* _CHALLENGE_: Which lines in the entries below contain the string "makeId"? Gather each of them.

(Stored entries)
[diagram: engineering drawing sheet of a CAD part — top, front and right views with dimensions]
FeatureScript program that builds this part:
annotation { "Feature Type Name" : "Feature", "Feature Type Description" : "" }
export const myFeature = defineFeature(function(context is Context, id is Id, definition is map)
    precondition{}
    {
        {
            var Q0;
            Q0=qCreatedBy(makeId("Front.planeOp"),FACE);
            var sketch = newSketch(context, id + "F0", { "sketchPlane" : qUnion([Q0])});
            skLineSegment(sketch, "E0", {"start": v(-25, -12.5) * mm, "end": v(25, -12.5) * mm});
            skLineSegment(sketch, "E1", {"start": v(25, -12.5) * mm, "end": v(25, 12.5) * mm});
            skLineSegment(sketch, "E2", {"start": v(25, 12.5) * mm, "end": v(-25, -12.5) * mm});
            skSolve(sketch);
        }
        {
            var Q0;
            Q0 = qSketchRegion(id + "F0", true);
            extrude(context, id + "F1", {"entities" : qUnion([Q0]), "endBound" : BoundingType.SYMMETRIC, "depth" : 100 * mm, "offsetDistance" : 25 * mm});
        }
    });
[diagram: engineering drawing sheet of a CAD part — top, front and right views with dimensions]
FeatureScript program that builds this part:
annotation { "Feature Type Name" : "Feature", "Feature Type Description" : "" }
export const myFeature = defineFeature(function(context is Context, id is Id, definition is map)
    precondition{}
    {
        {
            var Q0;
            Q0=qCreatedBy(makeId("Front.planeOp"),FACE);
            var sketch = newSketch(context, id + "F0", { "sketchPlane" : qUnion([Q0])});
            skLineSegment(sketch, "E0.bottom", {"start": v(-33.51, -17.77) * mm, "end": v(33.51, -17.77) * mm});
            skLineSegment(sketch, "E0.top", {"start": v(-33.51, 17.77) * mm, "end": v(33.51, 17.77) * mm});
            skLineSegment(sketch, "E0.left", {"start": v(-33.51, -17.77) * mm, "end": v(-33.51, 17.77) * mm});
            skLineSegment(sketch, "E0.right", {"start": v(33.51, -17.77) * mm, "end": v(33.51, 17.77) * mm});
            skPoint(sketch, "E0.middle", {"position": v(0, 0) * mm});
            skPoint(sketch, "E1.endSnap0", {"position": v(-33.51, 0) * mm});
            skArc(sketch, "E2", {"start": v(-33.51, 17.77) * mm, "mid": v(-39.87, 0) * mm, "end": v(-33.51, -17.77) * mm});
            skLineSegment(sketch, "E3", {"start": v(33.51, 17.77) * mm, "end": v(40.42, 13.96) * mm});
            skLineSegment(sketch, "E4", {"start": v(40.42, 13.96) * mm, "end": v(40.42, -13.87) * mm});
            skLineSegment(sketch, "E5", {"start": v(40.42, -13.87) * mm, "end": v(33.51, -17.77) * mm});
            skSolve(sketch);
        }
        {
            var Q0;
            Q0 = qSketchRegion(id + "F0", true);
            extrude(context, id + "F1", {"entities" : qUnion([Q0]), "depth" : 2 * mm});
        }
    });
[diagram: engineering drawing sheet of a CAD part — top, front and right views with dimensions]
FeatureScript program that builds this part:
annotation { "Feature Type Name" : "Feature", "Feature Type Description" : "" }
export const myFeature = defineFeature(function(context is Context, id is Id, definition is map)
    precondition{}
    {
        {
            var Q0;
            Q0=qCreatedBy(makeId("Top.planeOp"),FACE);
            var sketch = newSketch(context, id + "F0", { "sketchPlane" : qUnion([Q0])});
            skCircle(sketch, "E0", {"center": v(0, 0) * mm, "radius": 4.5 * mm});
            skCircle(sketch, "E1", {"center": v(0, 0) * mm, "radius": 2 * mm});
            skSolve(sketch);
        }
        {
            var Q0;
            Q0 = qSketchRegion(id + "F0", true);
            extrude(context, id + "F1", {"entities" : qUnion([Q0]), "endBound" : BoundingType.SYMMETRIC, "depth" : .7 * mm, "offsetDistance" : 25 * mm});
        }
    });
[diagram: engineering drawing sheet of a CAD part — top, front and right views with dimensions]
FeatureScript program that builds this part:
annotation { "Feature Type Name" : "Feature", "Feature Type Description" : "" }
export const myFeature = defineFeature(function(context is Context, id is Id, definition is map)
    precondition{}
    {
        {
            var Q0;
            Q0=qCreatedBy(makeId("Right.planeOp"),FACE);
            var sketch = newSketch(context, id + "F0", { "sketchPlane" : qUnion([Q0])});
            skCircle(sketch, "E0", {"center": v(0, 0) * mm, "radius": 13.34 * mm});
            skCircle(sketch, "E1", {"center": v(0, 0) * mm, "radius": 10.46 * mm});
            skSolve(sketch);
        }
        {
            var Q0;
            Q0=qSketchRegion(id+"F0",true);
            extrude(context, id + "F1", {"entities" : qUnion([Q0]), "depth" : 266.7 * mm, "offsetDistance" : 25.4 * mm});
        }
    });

* _FINISHED ANSWER_:
            Q0=qCreatedBy(makeId("Front.planeOp"),FACE);
            Q0=qCreatedBy(makeId("Front.planeOp"),FACE);
            Q0=qCreatedBy(makeId("Top.planeOp"),FACE);
            Q0=qCreatedBy(makeId("Right.planeOp"),FACE);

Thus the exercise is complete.